In 1807, Omar ibn Said was stolen from Senegal & sold into slavery in America. He is the only known black Muslim to have written an autobiography written in Arabic regarding his time as a slave.
He lived in Futa Toro, located along the Middle Senegal River in West Africa. He was an Islamic scholar & a Fula who spent 25 years of his life studying with prominent Muslim scholars, learning mathematics, astronomy & business.
When he was 37 years old, Omar Ibn Said was captured in Senegal and sold to slave traders, where he spent more than two decades enslaved in America. He was taken one year before slavery was abolished (although the illegal slave trade continued).
Saint Louis was a bustling hub for the Transatlantic slave trade, with over 10 million people being transported to America in the slave trade.
He was first sold in Charleston to a man named Johnson but later escaped due to his cruel nature.
As a runaway, Omar sought a place of worship, & found a church & began praying. When discovered, authorities took Omar into custody. He gained notoriety for writing on the walls of his jail cell in Arabic, challenging beliefs that enslaved Africans were illiterate.
Omar was eventually purchased by a prominent man in the area, General James Owen. Knowing of Omar’s Islamic faith and Arabic literacy, Owen provided him with an Arabic copy of the Bible. Said attended the local Presbyterian Church and was baptized as a Christian in 1821.
Omar’s later apparent conversion to Christianity rendered him a celebrity of sorts. Many around Omar commented on his full conversion & his solid Christian faith. However, inside of his Bible, Omar inscribed in Arabic, “Praise be to Allah, or God” & “All good is from Allah.”
Omar Ibn Said’s story came to prominence 150 years after his death, after his autobiography was found and added to the US Library of Congress in 2017.
Through his writings, Omar proved to be cleverly clandestine about practising Islam. For example, he penned Surah Al Fatiha, the opening chapter of the Qur’an, in Arabic allowing white observers to believe it was the Lord’s prayer.
His autobiography begins with Surah Mulk, a chapter in the Quran dedicated to emphasising that no individual can impose his will on another; that he may only guide and set an example. To those translating his book, this came as a message that possession and power have no right over him and that the only right is the will of God.
When Omar passed away, he was praised in a local paper for being a ‘pious Christian.’
The erasure of the black Muslim identity among the enslaved people in the United States was part of a strategy to strip enslaved Africans of their identities & reduce them to being a possession.

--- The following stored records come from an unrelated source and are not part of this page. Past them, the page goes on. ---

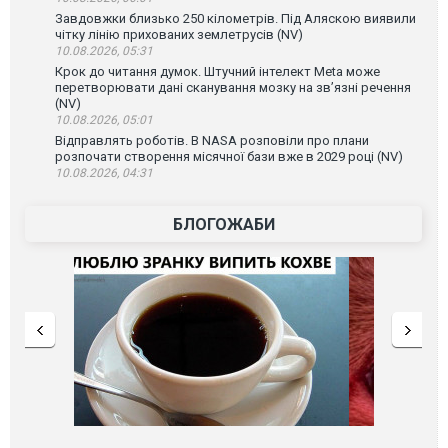
Завдовжки близько 250 кілометрів. Під Аляскою виявили
чітку лінію прихованих землетрусів (NV)
10.08.2026, 05:31
Крок до читання думок. Штучний інтелект Meta може
перетворювати дані сканування мозку на зв’язні речення
(NV)
10.08.2026, 05:01
Відправлять роботів. В NASA розповіли про плани
розпочати створення місячної бази вже в 2029 році (NV)
10.08.2026, 04:31
БЛОГОЖАБИ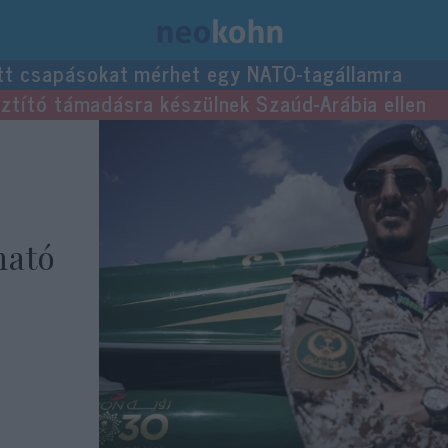
tt csapásokat mérhet egy NATO-tagállamra
usztító támadásra készülnek Szaúd-Arábia ellen
ható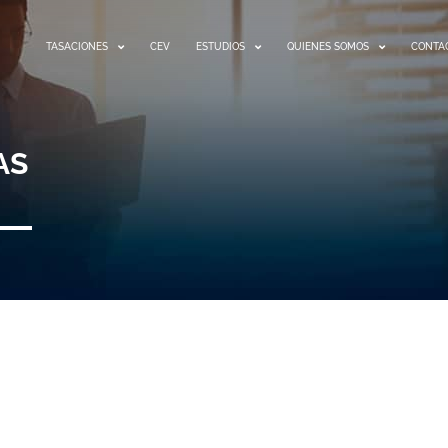
TASACIONES
CEV
ESTUDIOS
QUIENES SOMOS
CONTA
AS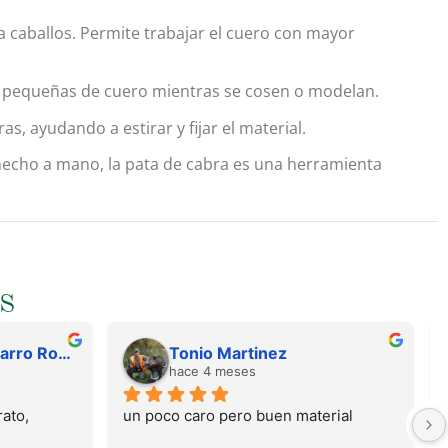
ra caballos. Permite trabajar el cuero con mayor
zas pequeñas de cuero mientras se cosen o modelan.
as, ayudando a estirar y fijar el material.
o hecho a mano, la pata de cabra es una herramienta
S
Juan Francisco Navarro Roman
Tonio Martinez
hace 4 meses
ato, 
un poco caro pero buen material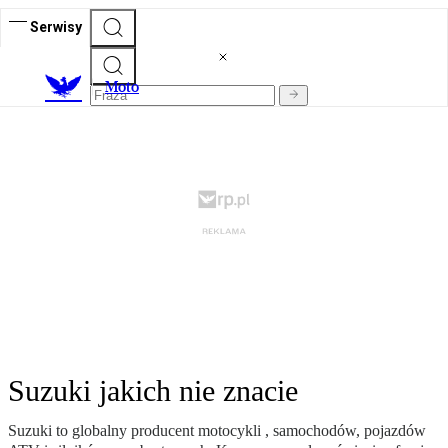
Serwisy
M
oto
Suzuki jakich nie znacie
Suzuki to globalny producent motocykli , samochodów, pojazdów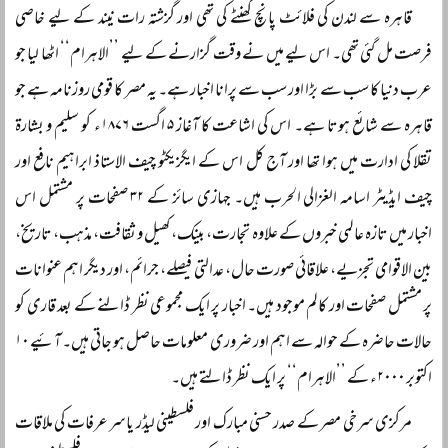
قاہرہ سے لندن کی فلائٹ پانچ گھنٹے کی تھی اور گزشتہ رات نیند کے لیے خاصی
فرصت مل گئی تھی۔ اس لیے میں نے وقت گزارنے کے لیے ’’الاہرام‘‘ اٹھا لیا جو
عرب دنیا کا سب سے بڑا اور سب سے پرانا اخبار ہے۔ یہ مصر کا قومی روزنامہ ہے جو
قاہرہ سے شائع ہوتا ہے۔ اس کی اشاعت کا آغاز ۵ اگست ۱۸۷۶ء کو سلیم و بشارۃ
تقلا کی ادارت میں ہوا تھا اور آج کل اس کے ایگزیکٹو چیف الاستاذ ابراہیم نافع اور
چیف ایڈیٹر اسامہ الغزالی الحرب ہیں۔ جہازی سائز کے ۳۲ صفحات پر مشتمل اس
اخبار میں تازہ عالمی خبروں کے علاوہ تجارت، بینک، کھیل و ثقافت، مذہب، تاریخ،
بین الاقوامی تجزیے، علاقائی صورت حال، عدالتی فیصلے، جرائم، اور دیگر اہم عنوانات
پر مشتمل صفحات اور کالم موجود ہیں۔ اخبار پر ایک مجموعی نظر ڈالنے کے بعد قاری کو
حالات حاضرہ کے حوالہ سے اہم اور ضروری معلومات حاصل ہو جاتی ہیں۔ آئیے ۱۰
اکتوبر ۲۰۰۰ء کے ’’الاہرام‘‘ پر ایک نظر ڈالتے ہیں۔
مرکزی سرخی مصر کے صدر حسنی مبارک اور فلسطینی لیڈر یاسر عرفات کی ملاقات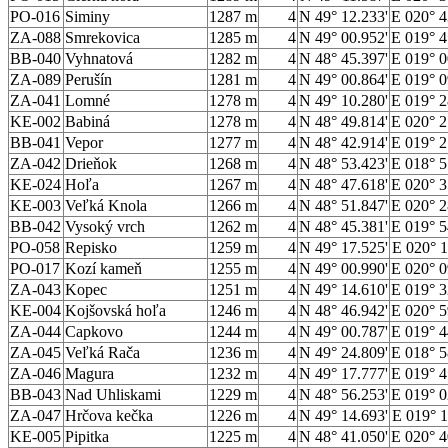
PO-016
Siminy
1287 m
4
N 49° 12.233'
E 020° 4
ZA-088
Smrekovica
1285 m
4
N 49° 00.952'
E 019° 4
BB-040
Vyhnatová
1282 m
4
N 48° 45.397'
E 019° 0
ZA-089
Perušín
1281 m
4
N 49° 00.864'
E 019° 0
ZA-041
Lomné
1278 m
4
N 49° 10.280'
E 019° 2
KE-002
Babiná
1278 m
4
N 48° 49.814'
E 020° 2
BB-041
Vepor
1277 m
4
N 48° 42.914'
E 019° 2
ZA-042
Drieňok
1268 m
4
N 48° 53.423'
E 018° 5
KE-024
Hoľa
1267 m
4
N 48° 47.618'
E 020° 3
KE-003
Veľká Knola
1266 m
4
N 48° 51.847'
E 020° 2
BB-042
Vysoký vrch
1262 m
4
N 48° 45.381'
E 019° 5
PO-058
Repisko
1259 m
4
N 49° 17.525'
E 020° 1
PO-017
Kozí kameň
1255 m
4
N 49° 00.990'
E 020° 0
ZA-043
Kopec
1251 m
4
N 49° 14.610'
E 019° 3
KE-004
Kojšovská hoľa
1246 m
4
N 48° 46.942'
E 020° 5
ZA-044
Capkovo
1244 m
4
N 49° 00.787'
E 019° 4
ZA-045
Veľká Rača
1236 m
4
N 49° 24.809'
E 018° 5
ZA-046
Magura
1232 m
4
N 49° 17.777'
E 019° 4
BB-043
Nad Uhliskami
1229 m
4
N 48° 56.253'
E 019° 0
ZA-047
Hrčova kečka
1226 m
4
N 49° 14.693'
E 019° 1
KE-005
Pipitka
1225 m
4
N 48° 41.050'
E 020° 4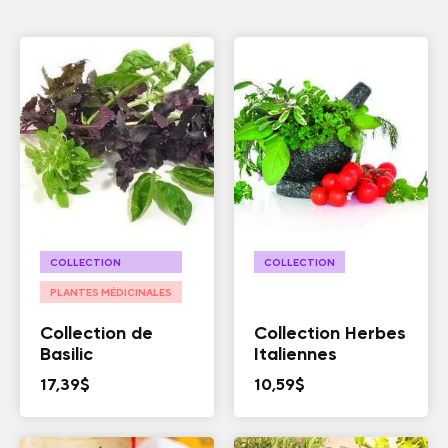
COLLECTION
COLLECTION
PLANTES MÉDICINALES
Collection de
Collection Herbes
Basilic
Italiennes
17,39
$
10,59
$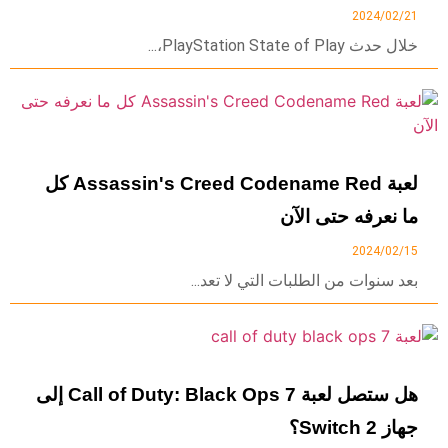
2024/02/21
خلال حدث PlayStation State of Play،...
لعبة Assassin's Creed Codename Red كل
ما نعرفه حتى الآن
2024/02/15
بعد سنوات من الطلبات التي لا تعد...
هل ستصل لعبة Call of Duty: Black Ops 7 إلى
جهاز Switch 2؟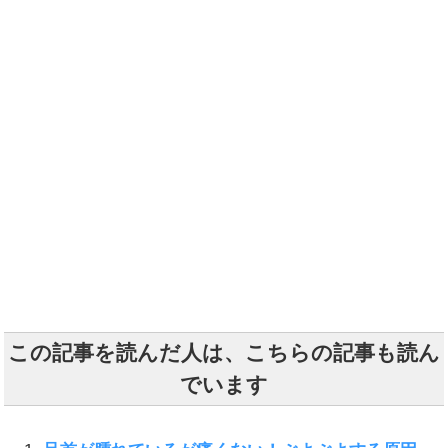
この記事を読んだ人は、こちらの記事も読ん
でいます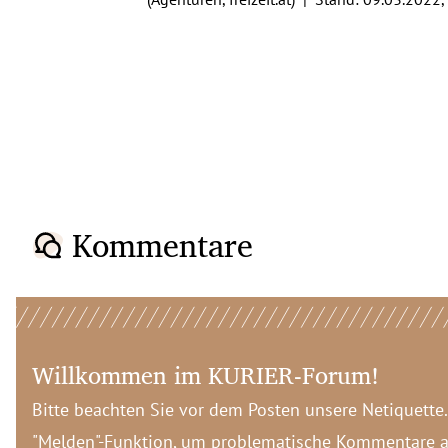
Kommentare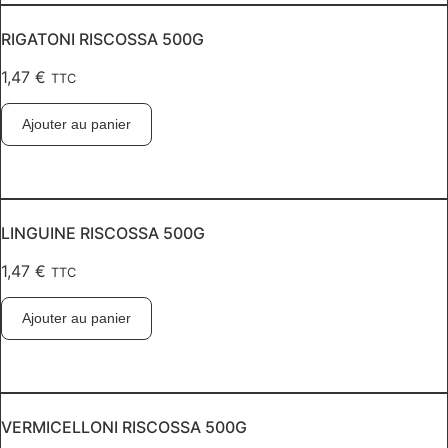
RIGATONI RISCOSSA 500G
1,47
€
TTC
Ajouter au panier
LINGUINE RISCOSSA 500G
1,47
€
TTC
Ajouter au panier
VERMICELLONI RISCOSSA 500G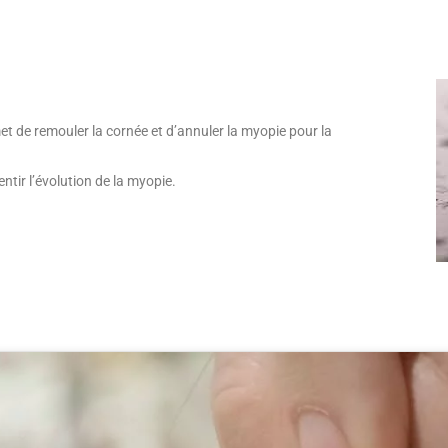
met de remouler la cornée et d’annuler la myopie pour la
entir l’évolution de la myopie.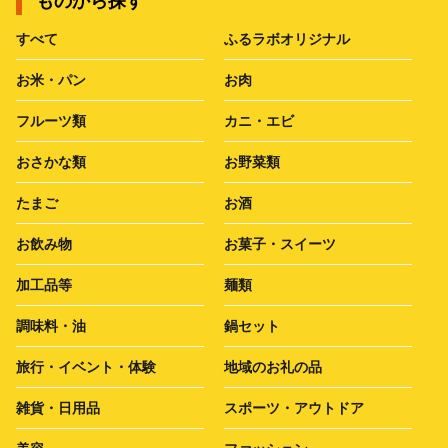
ものから探す
すべて
ふるラボオリジナル
お米・パン
お肉
フルーツ類
カニ・エビ
おさかな類
お野菜類
たまご
お酒
お飲み物
お菓子・スイーツ
加工品等
麺類
調味料・油
鍋セット
旅行・イベント・体験
地域のお礼の品
雑貨・日用品
スポーツ・アウトドア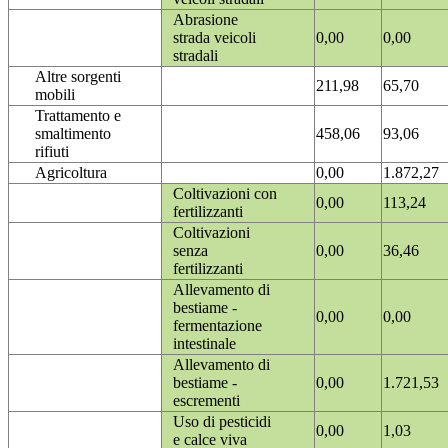
Abrasione
strada veicoli
0,00
0,00
stradali
Altre sorgenti
211,98
65,70
mobili
Trattamento e
smaltimento
458,06
93,06
rifiuti
Agricoltura
0,00
1.872,27
Coltivazioni con
0,00
113,24
fertilizzanti
Coltivazioni
senza
0,00
36,46
fertilizzanti
Allevamento di
bestiame -
0,00
0,00
fermentazione
intestinale
Allevamento di
bestiame -
0,00
1.721,53
escrementi
Uso di pesticidi
0,00
1,03
e calce viva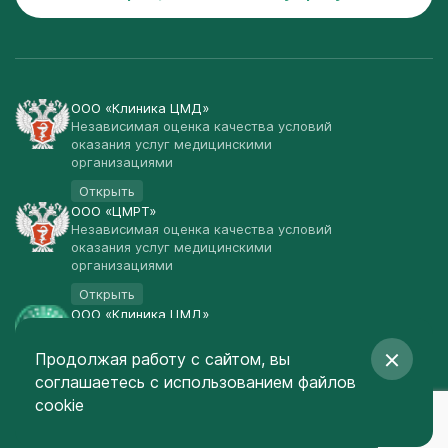
ООО «Клиника ЦМД»
Независимая оценка качества условий
оказания услуг медицинскими
организациями
Открыть
ООО «ЦМРТ»
Независимая оценка качества условий
оказания услуг медицинскими
организациями
Открыть
ООО «Клиника ЦМД»
Публичная оферта
Продолжая работу с сайтом, вы
Открыть
соглашаетесь
с использованием файлов
© Клиника ЦМД 2003-2026
cookie
Создание сайта
— Red Promo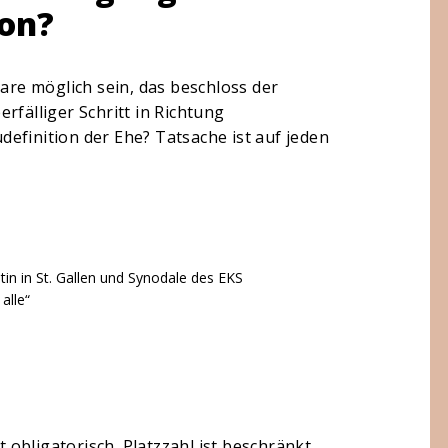
ion?
aare möglich sein, das beschloss der
rfälliger Schritt in Richtung
efinition der Ehe? Tatsache ist auf jeden
ätin in St. Gallen und Synodale des EKS
alle“
obligatorisch. Platzzahl ist beschränkt.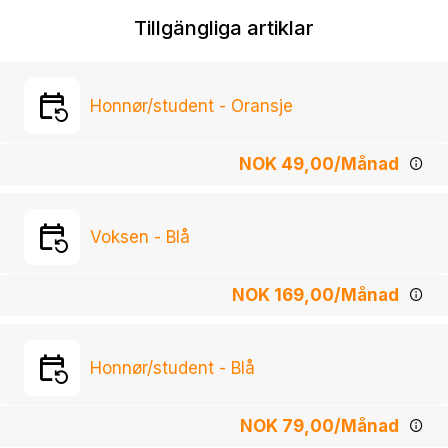
Tillgängliga artiklar
Honnør/student - Oransje
NOK 49,00
/Månad
Voksen - Blå
NOK 169,00
/Månad
Honnør/student - Blå
NOK 79,00
/Månad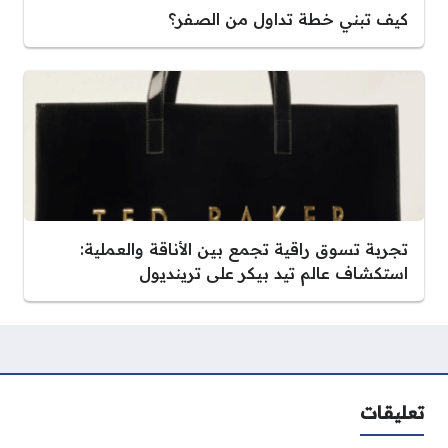
كيف تبني خطة تداول من الصفر؟
تجربة تسوق راقية تجمع بين الأناقة والعملية:
استكشاف عالم تيد بيكر على ترينديول
تعليقات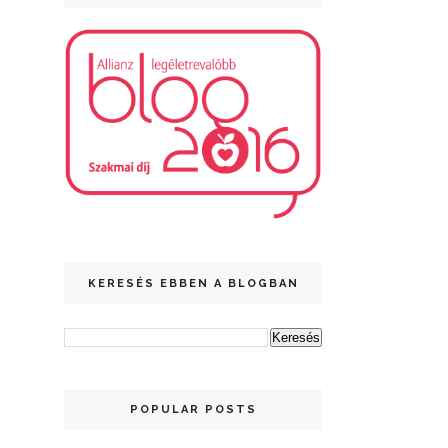
KERESÉS EBBEN A BLOGBAN
POPULAR POSTS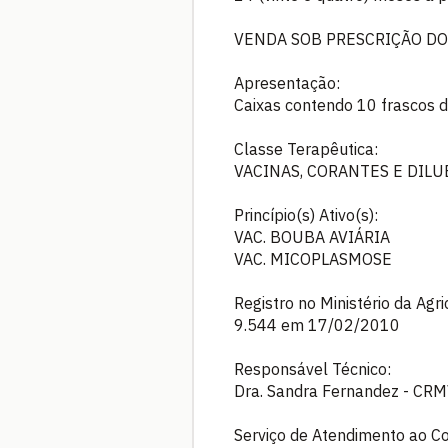
VENDA SOB PRESCRIÇÃO DO
Apresentação:
Caixas contendo 10 frascos d
Classe Terapêutica:
VACINAS, CORANTES E DILU
Princípio(s) Ativo(s):
VAC. BOUBA AVIÁRIA
VAC. MICOPLASMOSE
Registro no Ministério da Agr
9.544 em 17/02/2010
Responsável Técnico:
Dra. Sandra Fernandez - CRM
Serviço de Atendimento ao C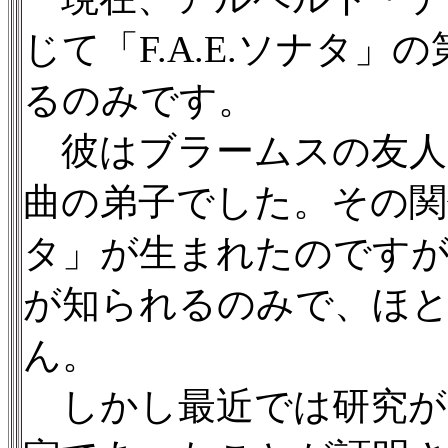
じて「F.A.E.ソナタ
るのみです。
彼はブラームスの友人
曲の弟子でした。その関係
タ」が生まれたのです
が知られるのみで、ほ
ん。
しかし最近では研究が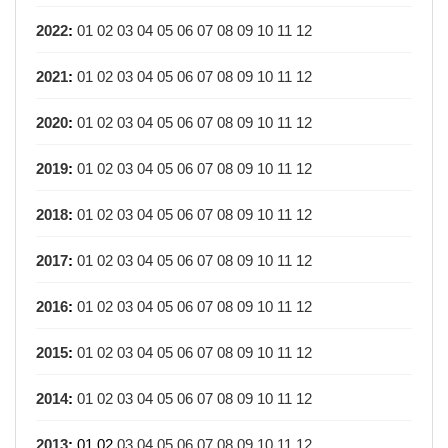
2022
:
01
02
03
04
05
06
07
08
09
10
11
12
2021
:
01
02
03
04
05
06
07
08
09
10
11
12
2020
:
01
02
03
04
05
06
07
08
09
10
11
12
2019
:
01
02
03
04
05
06
07
08
09
10
11
12
2018
:
01
02
03
04
05
06
07
08
09
10
11
12
2017
:
01
02
03
04
05
06
07
08
09
10
11
12
2016
:
01
02
03
04
05
06
07
08
09
10
11
12
2015
:
01
02
03
04
05
06
07
08
09
10
11
12
2014
:
01
02
03
04
05
06
07
08
09
10
11
12
2013
:
01
02
03
04
05
06
07
08
09
10
11
12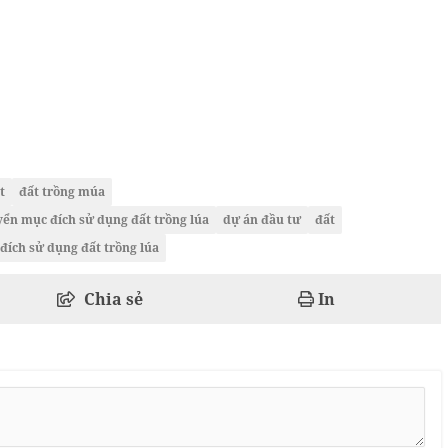
t
đất trồng múa
yển mục đích sử dụng đất trồng lúa
dự án đầu tư
đất
đích sử dụng đất trồng lúa
Chia sẻ
In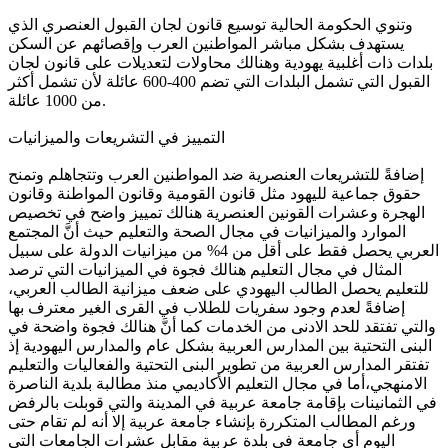
وتنوي الحكومة الحالية توسيع قانون لجان القبول العنصري الذي
يستهدف بشكل مباشر المواطنين العرب وإقصائهم عن السكن
بلدات ذات أغلبية يهودية وهنالك محاولات لتعديلات على قانون لجان
القبول التي تشمل البلدات التي تضم 400-600 عائلة لأن تشمل أكثر
من 1000 عائلة.
التمييز في التشريعات والميزانيات
إضافةً للتشريعات العنصرية ضد المواطنين العرب وتتجاهلم وتمنح
حقوق جماعية لليهود مثل قانون القومية وقانون المواطنة وقانون
الهجرة وعشرات القونين العنصرية هنالك تمييز واضح في تخصيص
الموارد والميزانيات في مجال الصحة والتعليم حيث أنَّ المجتمع
العربي يحصل فقط على أقل من 4% من ميزانيات الدولة على سبيل
المثال في مجال التعليم هنالك فجوة في الميزانيات التي ترصد
للتعليم يحصل الطالب اليهودي على ضعف ميزانية الطالب العربي،
إضافةً لعدم وجود سفريات للطلاب في القرى الغير معترف بها
والتي تفتقد للحد الادنى من الخدمات كما أنَّ هنالك فجوة واضحة في
البنى التحتية بين المدارس العربية بشكل عام والمدارس اليهودية إذ
تفتقر المدارس العربية من تطوير البنى التحتية والفعاليات والتعليم
الامنهجي،أما في مجال التعليم الأكاديمي منذ مطالبة بلدية الناصرة
في الثمانينات بإقامة جامعة عربية في المدينة والتي قوبلت بالرفض
ورغم المطالب المتكررة بإنشاء جامعة عربية إلا أنه لم تقام حتى
اليوم أي جامعة في بلدة عربية مقابل عشرات الجامعات التي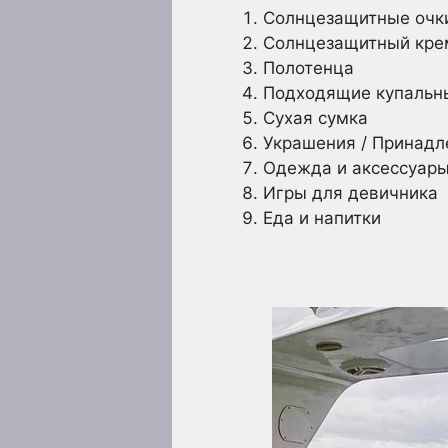
Солнцезащитные очк
Солнцезащитный кре
Полотенца
Подходящие купальн
Сухая сумка
Украшения / Принадл
Одежда и аксессуары
Игры для девичника
Еда и напитки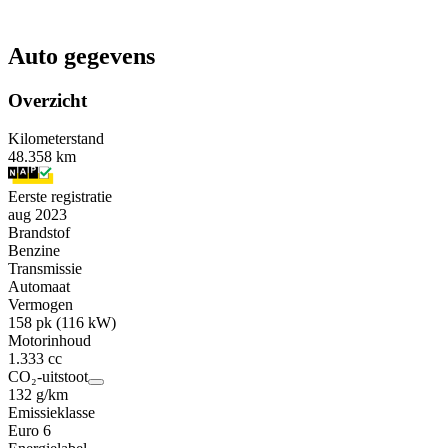
Auto gegevens
Overzicht
Kilometerstand
48.358 km
Eerste registratie
aug 2023
Brandstof
Benzine
Transmissie
Automaat
Vermogen
158 pk (116 kW)
Motorinhoud
1.333 cc
CO₂-uitstoot
132 g/km
Emissieklasse
Euro 6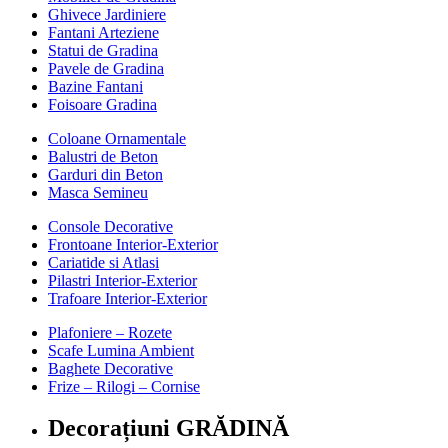
Ghivece Jardiniere
Fantani Arteziene
Statui de Gradina
Pavele de Gradina
Bazine Fantani
Foisoare Gradina
Coloane Ornamentale
Balustri de Beton
Garduri din Beton
Masca Semineu
Console Decorative
Frontoane Interior-Exterior
Cariatide si Atlasi
Pilastri Interior-Exterior
Trafoare Interior-Exterior
Plafoniere – Rozete
Scafe Lumina Ambient
Baghete Decorative
Frize – Rilogi – Cornise
Decorațiuni GRĂDINĂ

Approximately, Muslims made up one-third of the people that were a part of the transatlantic slave trade.
Enslaved Muslims that left behind a written record challenged the idea that enslaved men and women were a brute workforce solely capable of physical labour.
The story of Omar Ibn Said is now an opera by the winner of Macfound. Omar will be shown at the LA Opera from October 22 – November 13.